Le Mothais sur feuille, qui représente 20 % de leur production, valorise toute la technicité de leur métier de fromager fermier : "La feuille amène ses levures qui rendent le fromage véritablement vivant. Il y a des échanges entre le végétal et le fromage, qu'il faut surveiller. L'aspect crémeux doit être aussi maîtrisé de près".
Une poignée d'irréductibles ont cru à ce fromage de tradition, dont la recette vient de nos grands-mères
Un cahier des chances et trois logos
Successeur de Paul Georgelet à la présidence de l'organisme de défense du Mothais sur feuille, Laurent Bonneau, éleveur à Aigondigné, évoque un "cahier des chances" plus qu'un cahier des charges pour l'AOC.

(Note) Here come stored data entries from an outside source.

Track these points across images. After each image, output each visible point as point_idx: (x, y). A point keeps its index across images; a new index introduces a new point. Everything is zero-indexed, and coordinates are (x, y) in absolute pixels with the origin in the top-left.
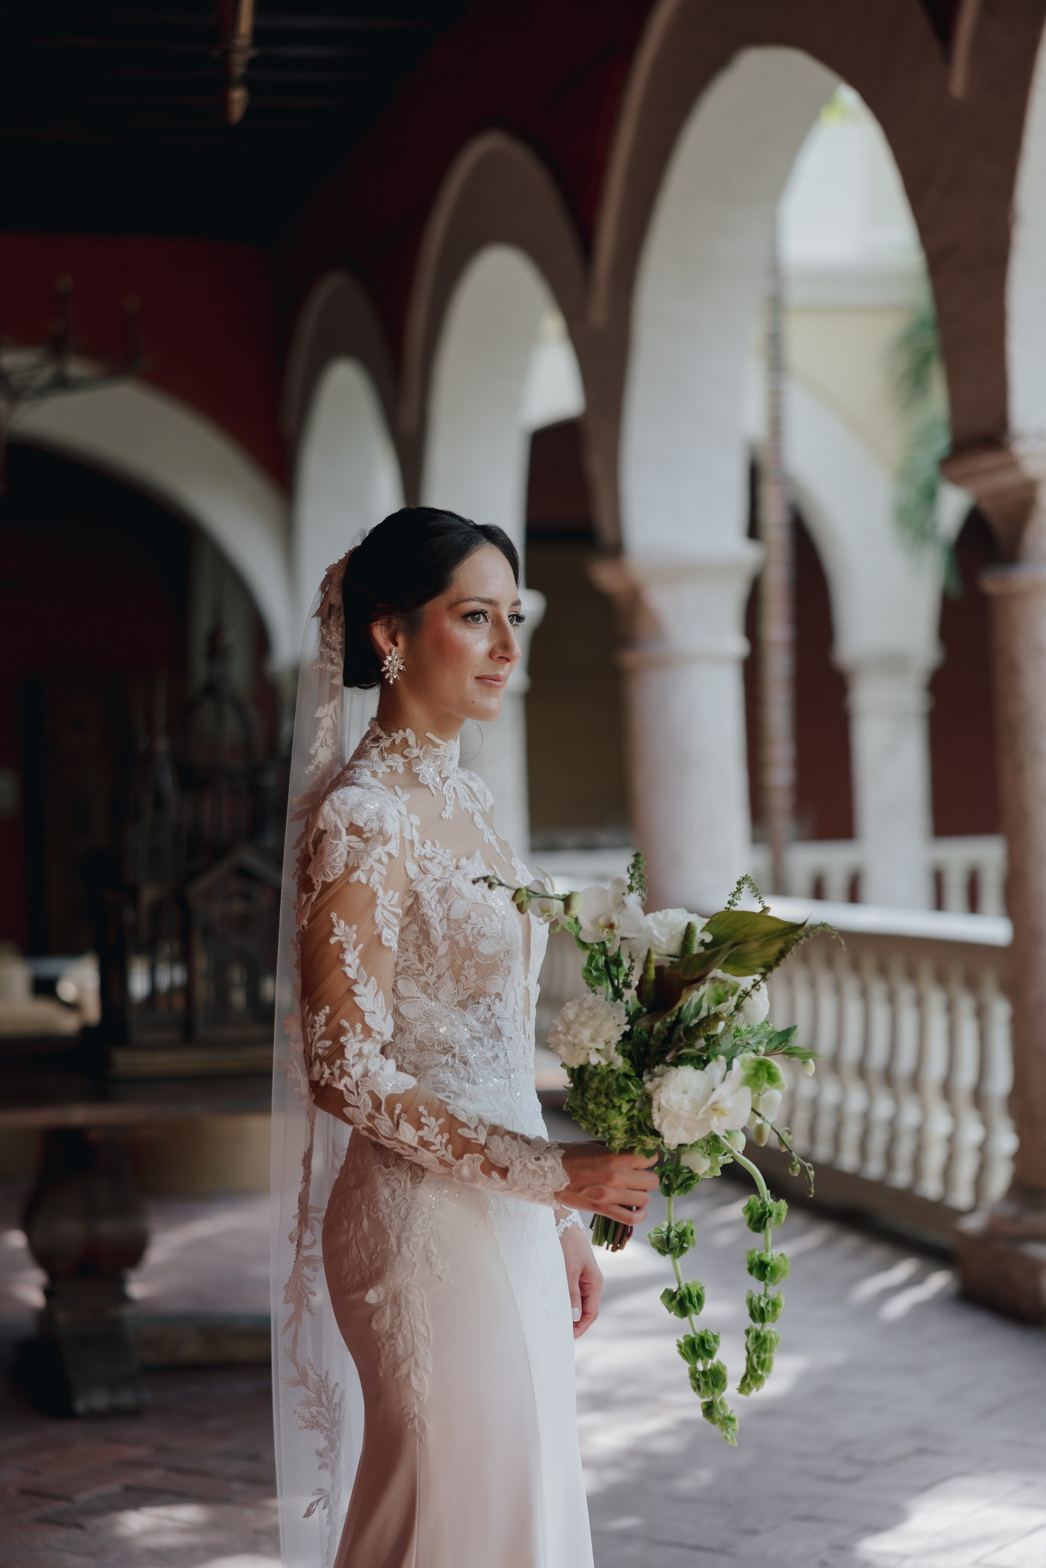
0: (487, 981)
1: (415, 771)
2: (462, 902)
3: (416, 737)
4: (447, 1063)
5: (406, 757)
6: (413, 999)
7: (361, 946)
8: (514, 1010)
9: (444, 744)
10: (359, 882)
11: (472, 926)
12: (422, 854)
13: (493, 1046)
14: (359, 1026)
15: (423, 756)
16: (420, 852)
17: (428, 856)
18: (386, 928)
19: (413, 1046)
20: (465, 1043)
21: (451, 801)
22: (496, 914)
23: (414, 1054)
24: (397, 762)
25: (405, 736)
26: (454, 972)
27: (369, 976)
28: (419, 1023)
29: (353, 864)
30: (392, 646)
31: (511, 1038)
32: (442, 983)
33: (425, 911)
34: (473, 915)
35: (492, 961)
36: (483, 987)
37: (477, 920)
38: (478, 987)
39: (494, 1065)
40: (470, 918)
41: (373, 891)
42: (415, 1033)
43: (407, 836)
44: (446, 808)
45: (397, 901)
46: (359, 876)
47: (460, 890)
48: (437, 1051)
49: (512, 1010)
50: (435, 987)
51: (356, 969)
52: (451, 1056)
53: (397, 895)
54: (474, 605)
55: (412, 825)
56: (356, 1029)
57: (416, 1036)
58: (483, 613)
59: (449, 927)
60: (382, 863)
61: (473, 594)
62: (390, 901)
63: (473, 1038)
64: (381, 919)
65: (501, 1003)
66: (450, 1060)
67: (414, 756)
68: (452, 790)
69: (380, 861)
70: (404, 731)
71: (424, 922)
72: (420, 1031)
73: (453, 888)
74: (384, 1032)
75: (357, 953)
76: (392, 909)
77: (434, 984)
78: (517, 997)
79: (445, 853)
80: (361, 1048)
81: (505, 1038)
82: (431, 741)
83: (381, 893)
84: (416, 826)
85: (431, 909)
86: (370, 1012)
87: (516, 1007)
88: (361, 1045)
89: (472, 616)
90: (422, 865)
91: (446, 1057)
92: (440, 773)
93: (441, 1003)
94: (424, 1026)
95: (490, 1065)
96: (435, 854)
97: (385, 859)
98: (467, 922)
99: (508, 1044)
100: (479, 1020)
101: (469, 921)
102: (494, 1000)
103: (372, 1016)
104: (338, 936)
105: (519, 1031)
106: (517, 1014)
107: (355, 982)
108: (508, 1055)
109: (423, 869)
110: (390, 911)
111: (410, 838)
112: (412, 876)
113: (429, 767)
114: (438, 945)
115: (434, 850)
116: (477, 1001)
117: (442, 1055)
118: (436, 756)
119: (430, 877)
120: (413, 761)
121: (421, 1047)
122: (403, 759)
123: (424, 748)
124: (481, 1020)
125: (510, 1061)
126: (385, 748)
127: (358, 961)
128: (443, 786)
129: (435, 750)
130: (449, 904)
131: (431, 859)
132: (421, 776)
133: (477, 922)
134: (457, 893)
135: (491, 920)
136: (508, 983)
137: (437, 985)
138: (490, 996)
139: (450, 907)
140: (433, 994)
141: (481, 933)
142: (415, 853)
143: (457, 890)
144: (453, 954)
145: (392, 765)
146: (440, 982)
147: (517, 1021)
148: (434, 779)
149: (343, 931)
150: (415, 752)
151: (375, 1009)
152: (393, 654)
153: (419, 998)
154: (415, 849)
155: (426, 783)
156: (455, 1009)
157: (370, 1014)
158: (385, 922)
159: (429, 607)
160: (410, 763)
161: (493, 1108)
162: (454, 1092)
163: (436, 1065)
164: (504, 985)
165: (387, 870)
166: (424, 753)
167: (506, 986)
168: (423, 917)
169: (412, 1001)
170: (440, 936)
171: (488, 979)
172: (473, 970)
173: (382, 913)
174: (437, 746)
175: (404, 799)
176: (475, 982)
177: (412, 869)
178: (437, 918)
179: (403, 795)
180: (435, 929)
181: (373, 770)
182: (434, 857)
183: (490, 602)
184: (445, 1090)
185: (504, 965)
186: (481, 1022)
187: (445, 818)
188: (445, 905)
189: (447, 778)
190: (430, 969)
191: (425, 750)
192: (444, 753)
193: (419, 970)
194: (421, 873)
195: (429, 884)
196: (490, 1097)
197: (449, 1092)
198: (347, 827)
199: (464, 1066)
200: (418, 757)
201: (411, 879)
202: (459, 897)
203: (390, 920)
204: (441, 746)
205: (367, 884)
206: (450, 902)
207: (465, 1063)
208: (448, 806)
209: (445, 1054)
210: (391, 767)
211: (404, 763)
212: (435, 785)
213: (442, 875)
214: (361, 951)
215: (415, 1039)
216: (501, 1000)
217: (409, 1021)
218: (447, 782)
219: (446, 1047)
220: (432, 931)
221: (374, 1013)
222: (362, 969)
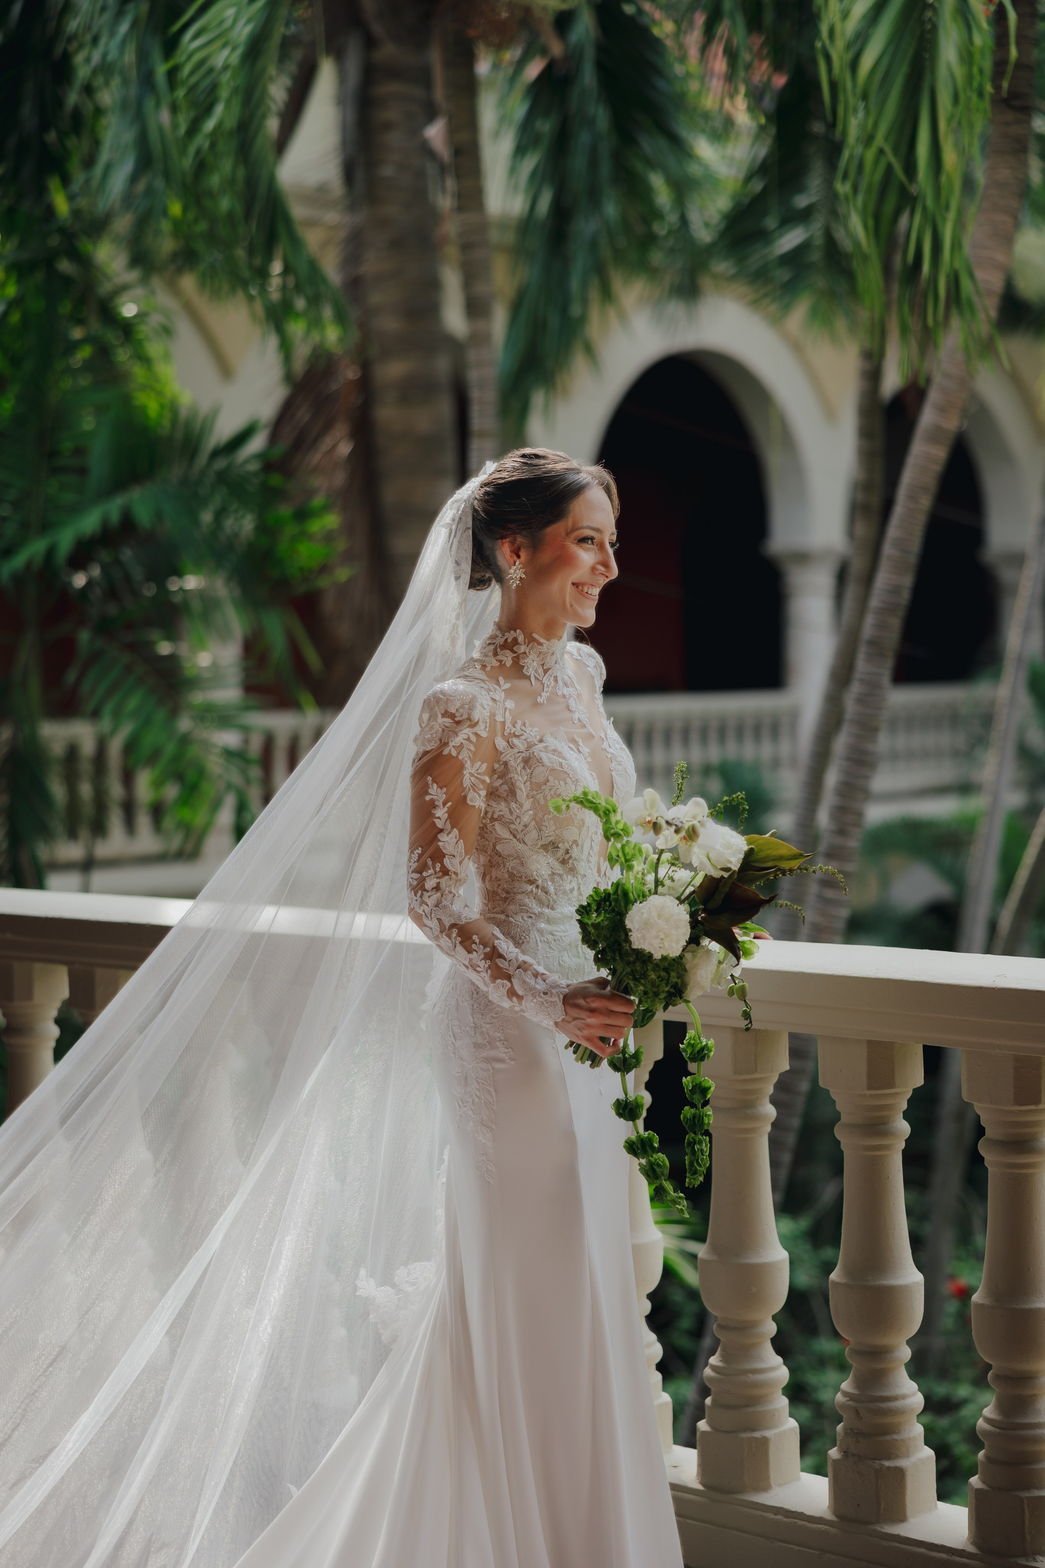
0: (564, 831)
1: (521, 664)
2: (542, 768)
3: (524, 637)
4: (532, 892)
5: (515, 652)
6: (507, 841)
7: (450, 804)
8: (589, 853)
9: (547, 643)
10: (450, 754)
11: (550, 788)
12: (512, 732)
13: (571, 881)
14: (438, 865)
15: (529, 652)
16: (510, 730)
17: (517, 733)
18: (471, 791)
19: (506, 876)
20: (546, 877)
21: (549, 688)
22: (571, 778)
23: (507, 883)
24: (507, 657)
25: (515, 636)
26: (536, 823)
27: (452, 828)
28: (512, 858)
29: (445, 740)
30: (515, 557)
31: (585, 876)
32: (528, 831)
33: (512, 775)
34: (551, 778)
35: (567, 815)
36: (561, 835)
37: (554, 783)
38: (557, 835)
39: (570, 896)
40: (548, 781)
41: (462, 762)
42: (507, 866)
43: (499, 718)
44: (542, 694)
45: (485, 770)
46: (450, 751)
47: (541, 759)
48: (524, 881)
49: (587, 853)
50: (522, 833)
51: (444, 821)
52: (535, 886)
53: (485, 765)
54: (588, 533)
55: (506, 709)
56: (436, 867)
57: (508, 868)
58: (592, 539)
59: (532, 789)
60: (471, 742)
61: (585, 524)
62: (477, 770)
63: (553, 874)
64: (469, 784)
65: (578, 848)
66: (534, 889)
67: (522, 652)
68: (552, 678)
69: (468, 739)
70: (515, 631)
71: (512, 784)
72: (512, 864)
73: (536, 757)
74: (459, 872)
75: (446, 809)
76: (479, 776)
77: (522, 831)
78: (593, 843)
79: (532, 731)
80: (439, 882)
81: (579, 875)
82: (535, 640)
83: (468, 764)
84: (510, 710)
85: (517, 774)
86: (450, 855)
87: (591, 851)
88: (438, 880)
89: (583, 540)
90: (510, 741)
91: (531, 887)
92: (543, 665)
93: (528, 846)
94: (515, 861)
95: (567, 896)
96: (523, 732)
97: (473, 738)
98: (546, 784)
99: (582, 880)
100: (558, 860)
101: (547, 784)
102: (572, 845)
103: (451, 858)
104: (432, 795)
105: (593, 869)
106: (591, 856)
107: (441, 831)
108: (581, 888)
109: (511, 744)
110: (477, 778)
111: (502, 720)
112: (500, 749)
113: (533, 661)
114: (524, 802)
115: (523, 729)
116: (556, 845)
117: (528, 885)
118: (540, 653)
119: (516, 750)
120: (521, 656)
121: (512, 876)
122: (512, 654)
123: (530, 646)
124: (560, 860)
125: (583, 893)
126: (500, 645)
127: (446, 815)
128: (544, 676)
129: (539, 647)
130: (531, 770)
131: (518, 737)
132: (525, 668)
133: (554, 785)
134: (539, 761)
135: (566, 783)
136: (583, 832)
137: (523, 832)
138: (568, 843)
139: (532, 772)
140: (521, 839)
141: (557, 793)
142: (506, 732)
143: (539, 759)
144: (536, 809)
145: (503, 659)
146: (526, 830)
147: (591, 862)
148: (536, 671)
149: (436, 792)
150: (523, 649)
151: (455, 854)
152: (516, 564)
153: (512, 840)
154: (506, 728)
155: (528, 674)
156: (539, 851)
157: (450, 856)
158: (472, 786)
159: (550, 530)
160: (518, 657)
161: (564, 929)
162: (535, 914)
163: (523, 892)
164: (580, 834)
165: (475, 747)
166: (530, 650)
167: (581, 834)
168: (511, 780)
169: (506, 842)
170: (525, 795)
171: (565, 829)
172: (552, 822)
173: (470, 779)
174: (540, 644)
175: (504, 688)
176: (554, 831)
177: (501, 744)
178: (522, 781)
179: (504, 684)
180: (521, 789)
181: (484, 664)
182: (521, 735)
183: (598, 530)
184: (528, 912)
185: (578, 818)
186: (560, 862)
187: (540, 702)
188: (529, 771)
189: (549, 669)
190: (518, 820)
191: (531, 647)
192: (546, 650)
193: (510, 819)
194: (509, 748)
195: (516, 755)
196: (564, 920)
197: (531, 913)
198: (443, 713)
199: (545, 895)
200: (525, 653)
201: (501, 752)
202: (540, 764)
203: (476, 785)
204: (544, 645)
205: (457, 757)
206: (532, 768)
207: (546, 893)
208: (545, 692)
209: (530, 885)
210: (501, 661)
211: (513, 658)
212: (537, 676)
213: (527, 748)
214: (449, 808)
215: (508, 871)
216: (577, 845)
217: (504, 856)
218: (548, 673)
219: (531, 879)
220: (518, 791)
221: (454, 856)
222: (448, 822)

"Il s'inscrit dans une dynamique d'agriculture durable avec un prérequis de 85 % d'autonomie alimentaire minimum et 120 jours de sortie des animaux par an".
En outre, la ration est sans OGM, l'ensilage et l'enrubannage sont interdits et la part des fourrages doit être supérieure à 60 %. Sont limitées la fertilisation azotée des prairies et la productivité des chèvres (1 000 l/chèvre/an maximum).
Trois étiquettes coexistent désormais : le Mothais sur feuille, le fermier et le fermier avec une chèvre Poitevine dessinée dessus.
La feuille aux mille saveurs
Le maintien de la feuille pour le Mothais a fait l'objet de "deux ans d'analyses pour prouver son innocuité sur le fromage et son rôle pour le goût", rappelle Paul Georgelet. La feuille doit être de châtaignier, et cueillie jaune-marron directement sur l'arbre. "Elle apporte la nature sur un plateau de fromage", évoquent les producteurs, qui attestent aussi que les clients la repèrent et l'apprécient sur les étals.
Certains producteurs cueillent leurs propres feuilles ou font appel à des associations (Ensemble Pays mellois par exemple). Le syndicat de défense du Mothais sur feuille travaille pour sa part avec le lycée agricole Jacques Bujault. Chaque année, ce sont 400 trochées (sorte de long pic) de 1 000 feuilles qui sont garnies par les jeunes apprenants des filières agricoles.
Émilie Wimmer-Bonneau, professeure du CS caprin à Melle, cueillait des feuilles cette semaine avec ses élèves, un travail de deux à quatre semaines au début de l'hiver, qui permet de financer des projets pédagogiques. "Mais au-delà, cette mission crée du lien entre eux et le terroir, ils sont acteurs d'un produit local", souligne-t-elle.
Jusqu'à Parthenay
Le bassin de production comprend tout le sud du Poitou (148 communes en Deux-Sèvres, 35 en Vienne, 33 en Charente, quelques-unes dans les départements 17 et 85).
"Il remonte jusqu'aux portes de Parthenay, conformément aux recherches effectuées, qui ont mis en valeur une même unité de sols argilo-calcaires et des traces de commercialisation sur les marchés très anciennes, relate Paul Georgelet. C'est le territoire qui a fait l'identité de ce fromage".